How should I determine which is the best variant caller to use for a cancer mutations dataset? I'm working with about 70% average tumor purity so it's not great.
MuSE performs very well with a similar dataset but at 90%+ purity so I'm not sure how it will perform with this data. It seems MuSE outperforms MuTect2 generally but I'm still unsure...
It seems that tumor purity confounds the results so I'm leaning towards using Varscan as it circumvents this as it doesn't use probabilistic framework (like bayesian stats) to detect variants and assess confidence in them however it struggles with sensitivity and fails to pick up somatic SNVs of low allelic fraction so that's a major problem.

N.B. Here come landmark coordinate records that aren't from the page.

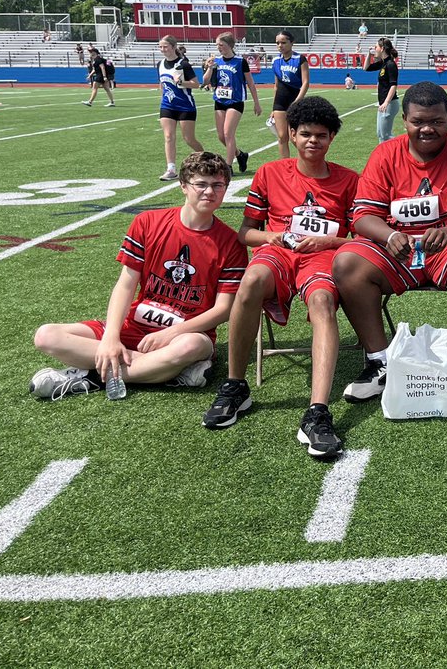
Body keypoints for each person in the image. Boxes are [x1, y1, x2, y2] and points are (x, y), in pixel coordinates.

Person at [202, 97, 360, 459]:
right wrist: (271, 236)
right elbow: (246, 233)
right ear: (292, 133)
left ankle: (318, 412)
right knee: (251, 280)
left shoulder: (350, 180)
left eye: (321, 135)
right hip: (278, 252)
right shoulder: (270, 173)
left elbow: (361, 239)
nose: (312, 141)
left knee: (322, 300)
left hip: (322, 257)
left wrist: (329, 241)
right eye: (305, 134)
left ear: (332, 137)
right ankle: (235, 385)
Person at [332, 82, 447, 407]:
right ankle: (379, 361)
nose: (427, 129)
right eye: (418, 121)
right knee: (347, 261)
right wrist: (388, 235)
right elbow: (363, 215)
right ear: (405, 121)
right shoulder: (385, 154)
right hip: (397, 249)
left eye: (437, 121)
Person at [29, 152, 246, 400]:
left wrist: (171, 333)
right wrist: (111, 338)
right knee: (46, 336)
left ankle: (90, 378)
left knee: (190, 346)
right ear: (183, 186)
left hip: (186, 335)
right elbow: (126, 284)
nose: (209, 191)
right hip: (133, 325)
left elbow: (223, 309)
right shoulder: (147, 222)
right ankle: (166, 370)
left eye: (218, 185)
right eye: (201, 184)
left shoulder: (231, 243)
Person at [203, 32, 261, 174]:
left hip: (235, 101)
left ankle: (228, 166)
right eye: (217, 45)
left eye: (221, 45)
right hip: (219, 101)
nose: (218, 47)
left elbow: (250, 83)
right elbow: (205, 81)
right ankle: (240, 155)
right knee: (221, 136)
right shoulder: (216, 61)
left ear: (230, 45)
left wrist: (256, 102)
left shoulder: (240, 62)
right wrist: (209, 67)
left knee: (228, 133)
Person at [156, 34, 204, 181]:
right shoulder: (160, 64)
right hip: (167, 105)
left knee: (189, 139)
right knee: (168, 136)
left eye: (165, 47)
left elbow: (196, 84)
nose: (163, 49)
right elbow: (162, 84)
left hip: (185, 106)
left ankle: (205, 158)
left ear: (173, 47)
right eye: (160, 47)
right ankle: (171, 169)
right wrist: (163, 97)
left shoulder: (183, 64)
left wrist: (181, 82)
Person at [269, 30, 310, 159]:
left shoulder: (300, 59)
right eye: (277, 43)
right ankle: (285, 165)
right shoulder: (276, 61)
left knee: (295, 137)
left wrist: (297, 102)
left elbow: (305, 83)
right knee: (282, 137)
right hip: (280, 101)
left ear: (292, 43)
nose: (280, 45)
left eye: (283, 42)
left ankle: (308, 162)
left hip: (295, 99)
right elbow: (276, 85)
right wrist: (273, 108)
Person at [364, 36, 400, 143]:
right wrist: (369, 54)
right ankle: (384, 153)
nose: (374, 49)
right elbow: (366, 68)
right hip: (383, 103)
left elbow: (393, 85)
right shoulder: (383, 63)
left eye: (376, 47)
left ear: (382, 48)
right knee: (380, 134)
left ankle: (400, 148)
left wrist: (386, 102)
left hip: (389, 103)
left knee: (385, 136)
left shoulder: (390, 64)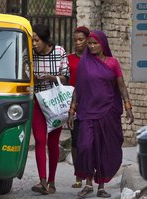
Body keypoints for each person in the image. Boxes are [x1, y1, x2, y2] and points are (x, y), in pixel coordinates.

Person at [67, 30, 134, 199]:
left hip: (108, 111)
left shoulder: (113, 63)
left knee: (103, 148)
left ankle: (101, 186)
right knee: (85, 146)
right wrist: (71, 111)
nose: (91, 46)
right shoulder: (84, 63)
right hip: (87, 112)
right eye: (89, 43)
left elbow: (121, 86)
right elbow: (78, 89)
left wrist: (128, 107)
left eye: (94, 43)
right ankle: (88, 183)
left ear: (103, 44)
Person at [31, 24, 70, 195]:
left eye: (36, 40)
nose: (33, 44)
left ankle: (52, 181)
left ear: (45, 40)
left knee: (53, 143)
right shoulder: (30, 54)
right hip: (37, 101)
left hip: (54, 102)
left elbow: (66, 76)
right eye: (32, 40)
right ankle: (42, 181)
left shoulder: (59, 52)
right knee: (40, 140)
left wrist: (51, 78)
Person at [67, 26, 90, 189]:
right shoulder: (69, 59)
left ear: (88, 40)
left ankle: (89, 174)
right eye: (75, 40)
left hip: (90, 103)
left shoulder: (93, 59)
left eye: (81, 39)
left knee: (88, 142)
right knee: (75, 141)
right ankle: (78, 175)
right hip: (72, 104)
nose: (78, 43)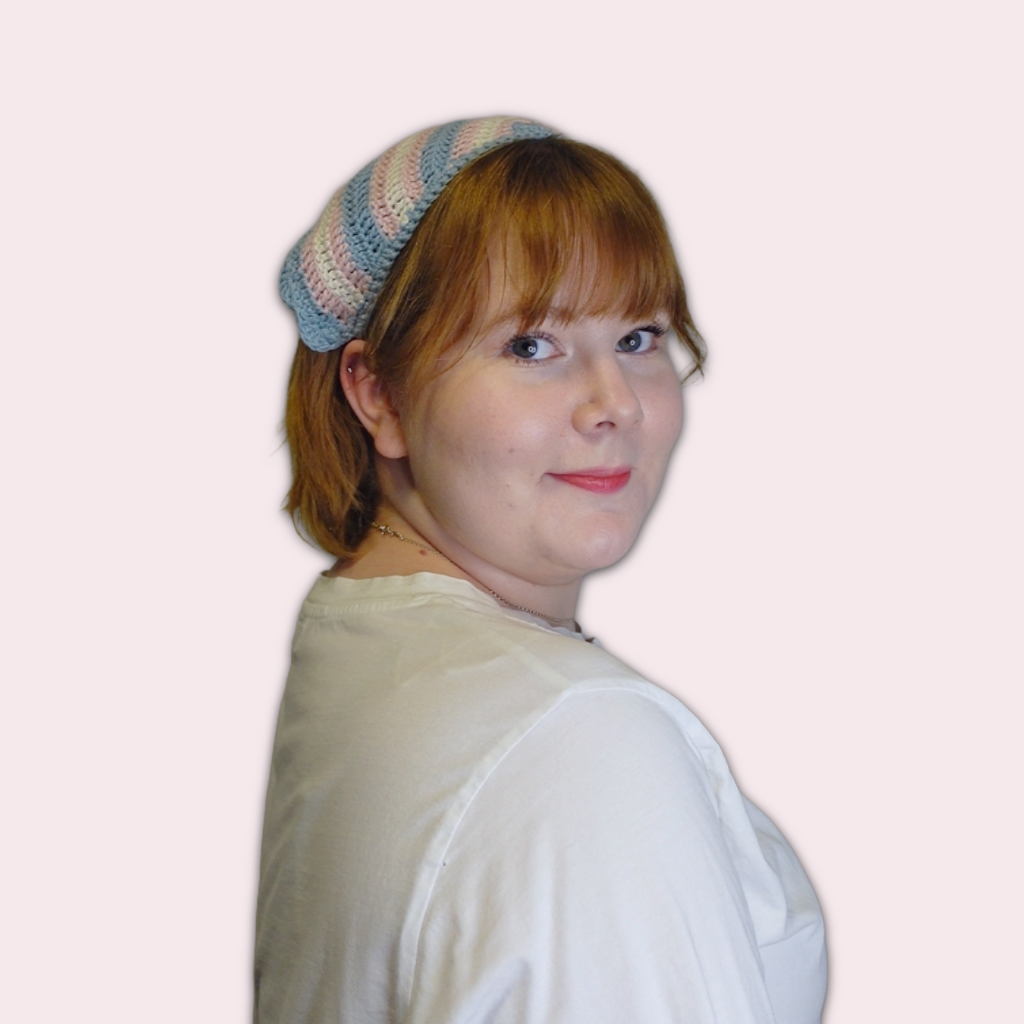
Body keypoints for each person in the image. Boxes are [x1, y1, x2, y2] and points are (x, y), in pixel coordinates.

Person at [255, 115, 827, 1024]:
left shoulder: (359, 634)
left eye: (639, 336)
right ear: (379, 393)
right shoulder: (580, 740)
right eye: (531, 345)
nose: (615, 404)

I would really appreciate some advice on what to look at when deciding what to use...
Do you have a reference for this statement (I'm genuinely interested I don't mean to argue for or against it)
https://genomebiology.biomedcentral.com/articles/10.1186/s13059-016-1029-6
This is a good comparison, maybe I'm over generalising but the context I'm working with this seems to be the case.
Of course, that is a paper from the MuSE developers. Every variant caller that gets published claims to be better than all the previous ones.
It's pretty easy to outperform 5 other callers when you get to select the data set, the truth set, and the callers to compare against.
In fact I was hoping for a reference other than the authors' paper...
good point, I will get back to you if I find anything worthwhile.